Relational databases have been at the top of the database programming world for over 50 years. They were invented by E.F. Codd while working at IBM's San Jose Research Laboratory. NoSQL databases also known as no-relational databases are the new wave of formless data stores that don't use any schema i.e (formless). They work with all kinds of data including data collected from smart city IoT sensors. The four main ones that have a solid user interface and an online free trial are.
www.RavenDB.com - Raven is a document datastore NoSQL database, that is entirely schema-less meaning no primary and foreign key relationships are required. Raven has an easy-to-use user interface and many functions for new database developers. RQL Raven querying languages is the database programming language used to write, read, update and delete records.

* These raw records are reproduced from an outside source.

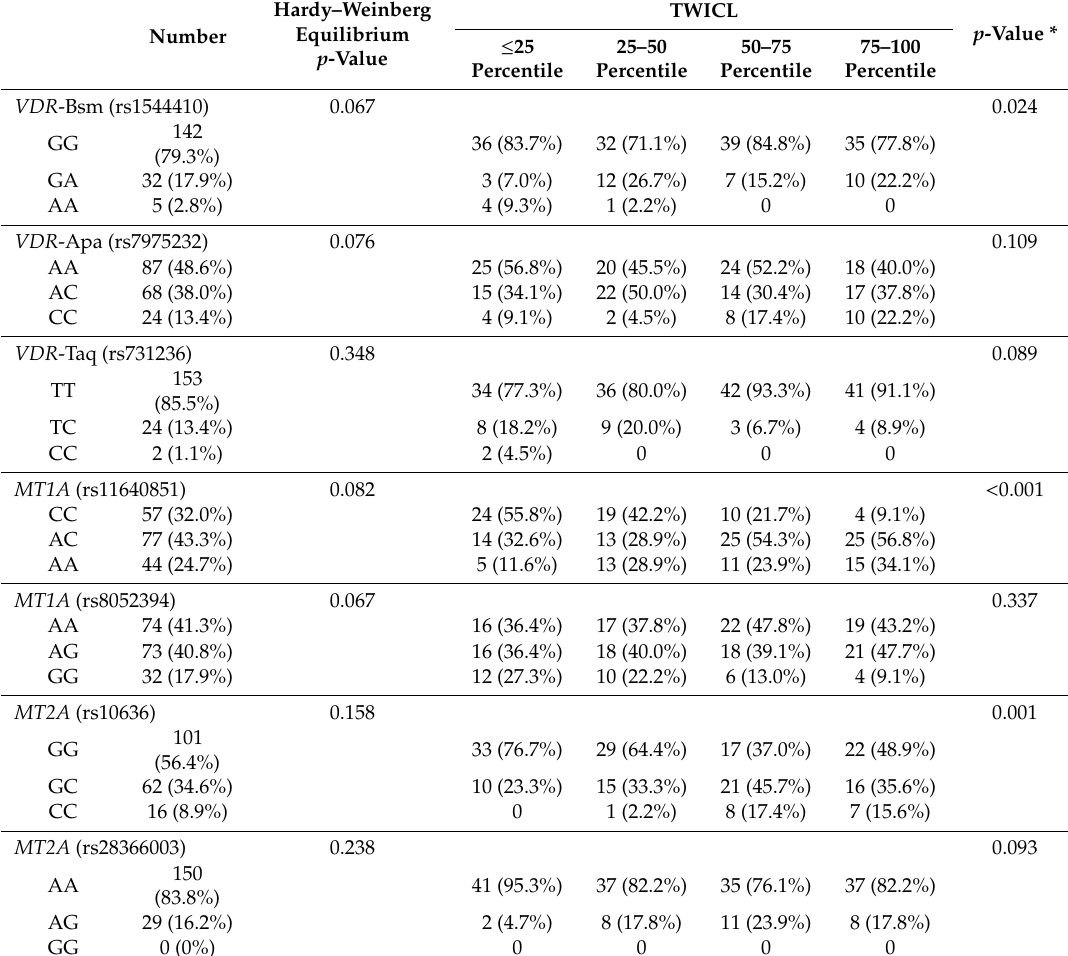
Table 3. SNP types in the lead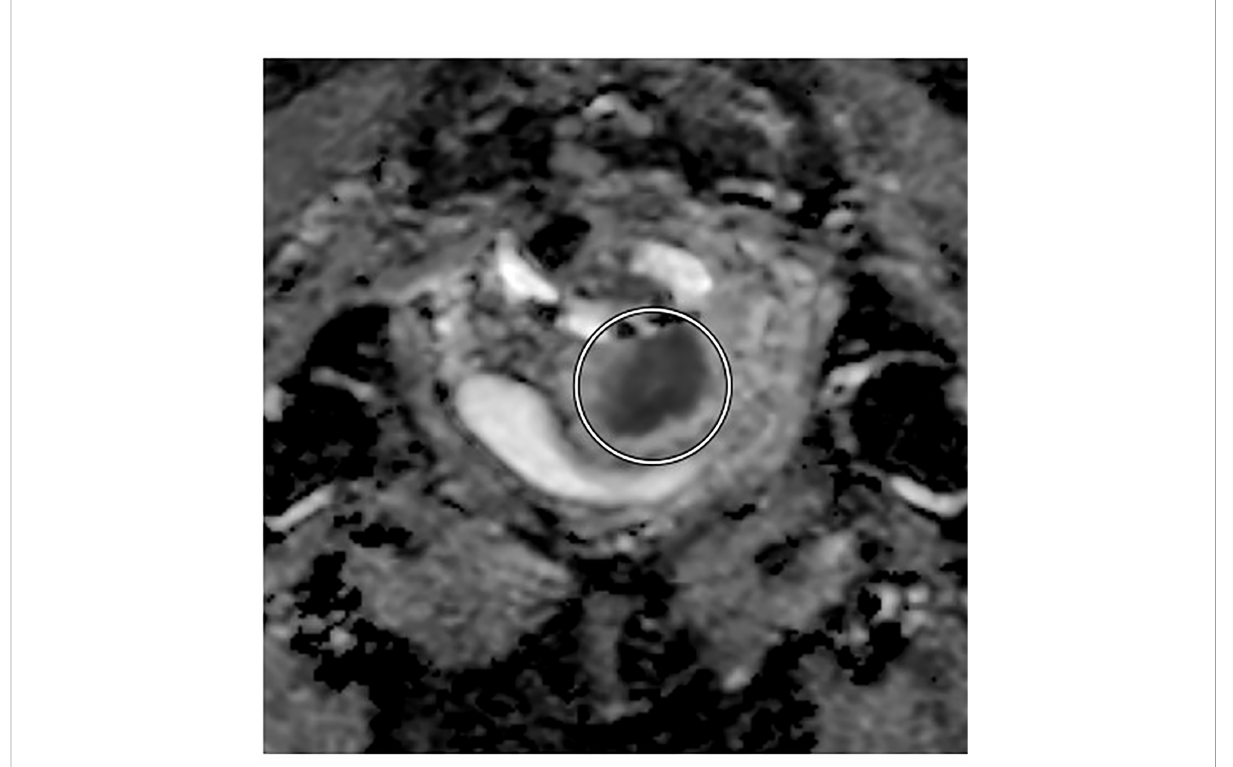
FIGURE 3 Axial diffusion-weighted MRI showing pre-treatment decreased tumor signal intensity in a patient with FIGO IIIC1, pathologic T2 squamous carcinoma of the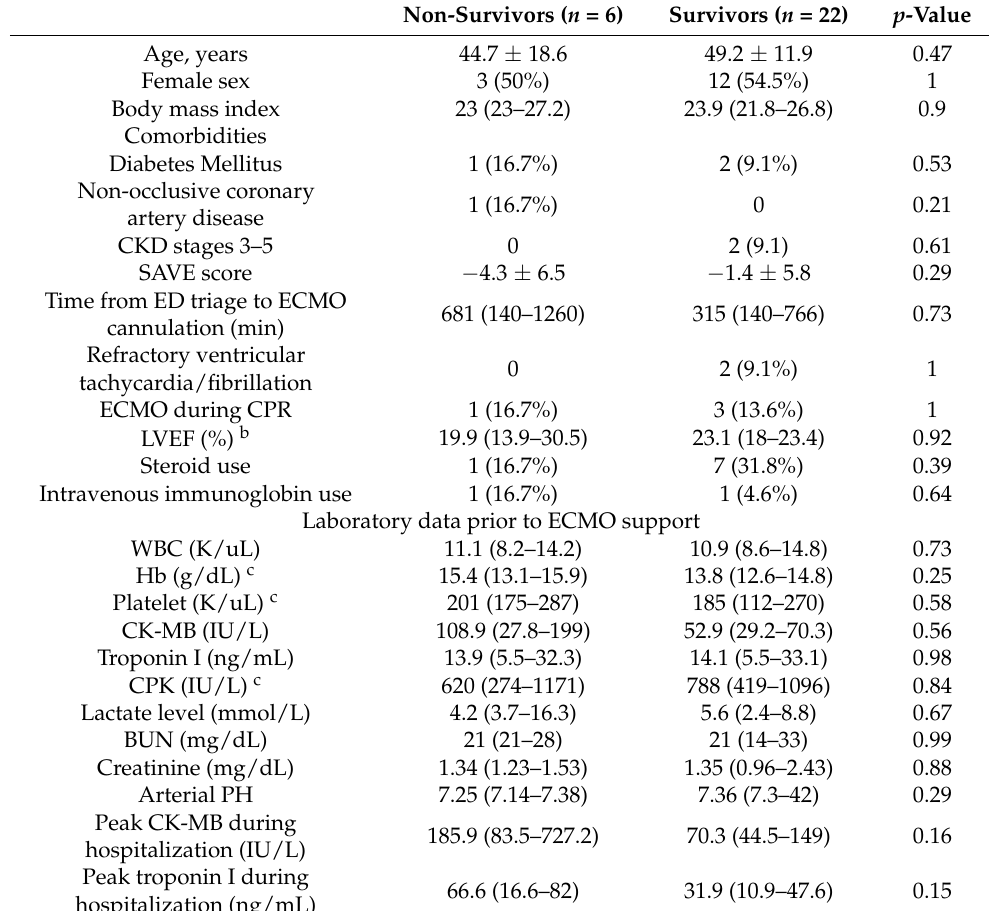
Table 1. Patient characteristics, SAVE score, LVEF, steroid/IVIG use, and laboratory data at baseline a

www.Aerospike.com - If transactions are your main goal then Aerospike is the right choice. Aerospike delivers speed when you need to access important read or write functions on credit card reports. Aerospike DB can handle acid transactions more efficiently than most relational databases since it was designed to do this.
www.Neo4j.com - Neo4j is a NoSQL graph database that is truly a winner in the non-relational database world. Ne04j is used in many of the most popular web apps since the data can be visualized in simple nodes.
www.datastax.com - Datastax astra is a serverless NoSQL multi module Column-Oriented database owned by parent company Cassandra. CQL with an almost SQL a-like syntax is the database programming language used to write, read, update and, delete records. API access is also made available through API services like GraphQL and Swagger.
A few others worth a mention are MongoDB and Firebase-DB both document based databases. For new beginners in the world of non-relational database technology, I would recommend. This technology is fairly new so don't be scared off and choose the best one that meets your development needs. My final point is that relational databases stack vertically (scale-up) while non-relational SQL databases stack horizontally (scale-out). Less resources are used when scaling-out across the network. Services are shared between different servers, this saves on costs and reduces the power consumed.